The first quality of faculty-as-learners is that they are situated in a community of practice (Wenger, 1999), that of teaching their discipline. By making sense of the activities of other practitioners around them, they develop the skill of reflection-in-action (Scho¨n, 1983) and use this metacognition and self-monitoring to improve their own practice. Existing engineering education change initiatives have used this cognitive apprenticeship (Collins, Brown, & Newman, 1987; Collins, Brown, & Holum, 1991) approach to build Faculty Learning Communities (Cox, 2004) and other communities of practice to encourage rigorous research in engineering education (Streveler, Smith, & Miller, 2005). Understanding faculty as situated and communal learners helps explain the limited success of an “information dissemination” approach (Siddiqui and Adams, 2013) to research-to-practice transfer. If faculty change their teaching practice primarily in response to direct interactions with colleagues (Fincher, Richards, Finlay, Sharp, & Falconer, 2012) and not print materials, it’s no surprise that journal papers continue to go unread (Borrego, Froyd, & Hall, 2010).
They are adult learners.
The second quality of faculty-as-learners is that they are adult learners. They have rich histories of experience to draw upon as well as expectations of agency (Vella, 1997). This quality allows us to portray faculty as narrators, highly capable and interdependent agents who both read and co-author the stories of “how things are done” within their culture. The Disciplinary Commons initiative (Tenenberg & Fincher, 2007), which scaffolds faculty through a dialogic process of creating teaching portfolios for their existing courses, is an exemplar of validating faculty as adult learners. Initiatives that treat faculty as mere empty “buckets” to be filled with “information about teaching,” such as information sessions dedicated to lecturing faculty about why they should not lecture, may have a limited impact because of this epistemological disjoint.

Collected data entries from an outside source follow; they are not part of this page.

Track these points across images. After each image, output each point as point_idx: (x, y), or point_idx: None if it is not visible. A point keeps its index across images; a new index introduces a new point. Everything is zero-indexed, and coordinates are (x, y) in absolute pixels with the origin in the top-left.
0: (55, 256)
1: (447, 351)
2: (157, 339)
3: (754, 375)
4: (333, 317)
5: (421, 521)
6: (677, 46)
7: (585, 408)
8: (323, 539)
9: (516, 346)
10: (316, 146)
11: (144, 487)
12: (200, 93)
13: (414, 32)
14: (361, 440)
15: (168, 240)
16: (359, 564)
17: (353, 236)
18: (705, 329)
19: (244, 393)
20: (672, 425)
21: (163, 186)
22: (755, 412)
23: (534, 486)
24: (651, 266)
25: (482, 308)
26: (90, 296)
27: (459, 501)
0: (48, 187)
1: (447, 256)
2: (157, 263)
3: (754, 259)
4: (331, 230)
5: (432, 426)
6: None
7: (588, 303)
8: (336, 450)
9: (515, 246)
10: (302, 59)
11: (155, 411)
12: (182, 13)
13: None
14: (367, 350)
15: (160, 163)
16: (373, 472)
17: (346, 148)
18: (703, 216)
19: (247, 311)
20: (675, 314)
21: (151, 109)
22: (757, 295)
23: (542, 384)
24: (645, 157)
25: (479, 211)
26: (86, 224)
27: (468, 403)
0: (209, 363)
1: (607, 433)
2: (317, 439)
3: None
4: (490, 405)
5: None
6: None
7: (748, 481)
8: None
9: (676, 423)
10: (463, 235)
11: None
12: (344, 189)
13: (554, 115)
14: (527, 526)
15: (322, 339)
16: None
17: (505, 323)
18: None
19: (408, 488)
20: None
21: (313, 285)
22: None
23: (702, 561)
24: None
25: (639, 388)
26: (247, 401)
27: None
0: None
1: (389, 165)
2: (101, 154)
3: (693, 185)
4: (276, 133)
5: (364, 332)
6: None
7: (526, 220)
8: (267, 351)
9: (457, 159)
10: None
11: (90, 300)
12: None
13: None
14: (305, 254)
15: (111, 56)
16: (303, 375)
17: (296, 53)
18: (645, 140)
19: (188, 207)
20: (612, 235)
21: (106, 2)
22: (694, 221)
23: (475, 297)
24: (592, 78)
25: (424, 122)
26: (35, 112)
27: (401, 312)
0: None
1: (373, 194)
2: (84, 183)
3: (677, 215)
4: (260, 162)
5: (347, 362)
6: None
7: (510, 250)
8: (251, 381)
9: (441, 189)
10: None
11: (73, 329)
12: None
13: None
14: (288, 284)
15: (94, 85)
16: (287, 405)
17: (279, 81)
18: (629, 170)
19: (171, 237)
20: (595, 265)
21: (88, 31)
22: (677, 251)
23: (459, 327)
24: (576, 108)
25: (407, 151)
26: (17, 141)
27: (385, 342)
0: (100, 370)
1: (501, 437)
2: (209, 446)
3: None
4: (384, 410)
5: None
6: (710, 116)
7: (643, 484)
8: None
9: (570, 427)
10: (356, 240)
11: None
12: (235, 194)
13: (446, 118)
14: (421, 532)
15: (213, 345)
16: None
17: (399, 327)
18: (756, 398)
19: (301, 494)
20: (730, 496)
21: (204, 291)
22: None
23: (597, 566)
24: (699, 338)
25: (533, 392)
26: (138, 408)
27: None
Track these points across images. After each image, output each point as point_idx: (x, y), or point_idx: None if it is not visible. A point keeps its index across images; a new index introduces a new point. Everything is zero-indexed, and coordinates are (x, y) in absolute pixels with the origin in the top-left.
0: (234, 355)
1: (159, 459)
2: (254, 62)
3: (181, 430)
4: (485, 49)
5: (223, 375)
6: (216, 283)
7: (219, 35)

They learn by engaging in liminal experiences.
The third quality of faculty-as-learners is that they often learn by engaging in liminal experiences where their activities do not fall into a cleanly articulable structure, and can therefore be described as poststructural. In fact, the liminal experiences of faculty are often explicitly about dismantling old structures and remaking new ones, such as the founding of a new college (S. Kerns, Miller, & D. Kerns, 2005) or degree program (Katehi et. al., 2004), dramatic overhauls of an existing curriculum (Mentkowski, 2000), or the creation of experimental classes.
The trouble with liminal experiences is that they stand outside the realm of structure, including the structure of validation and reward. Our existing academic system rewards faculty for engaging in liminal spaces for their research, so long as they are able to publish papers about it afterwards. However, the examples listed all impact teaching, a form of scholarship that is underdeveloped and unrecognized (Shulman, 1998), with a correspondingly slow speed of change. Mann’s (1918) calls for engineering educators to improve student retention, make undergraduate workloads reasonable, and increase hands-on training still sound as relevant today as when he wrote his report nearly a century ago. Our calls for transforming engineering education (National Academy of Engineering, 2005; Institute of Medicine, National Academy of Sciences, & National Academy of Engineering, 2007; McKenna, 2011) will similarly go unheeded unless we find ways to understand and articulate the ways faculty learn and work in these liminal spaces.
Research question
By having engineering and technology faculty work with their stories of liminal experiences, this study addresses the following research question: How can the interacting narratives of engineering and technology faculty inform our understanding of faculty as learners?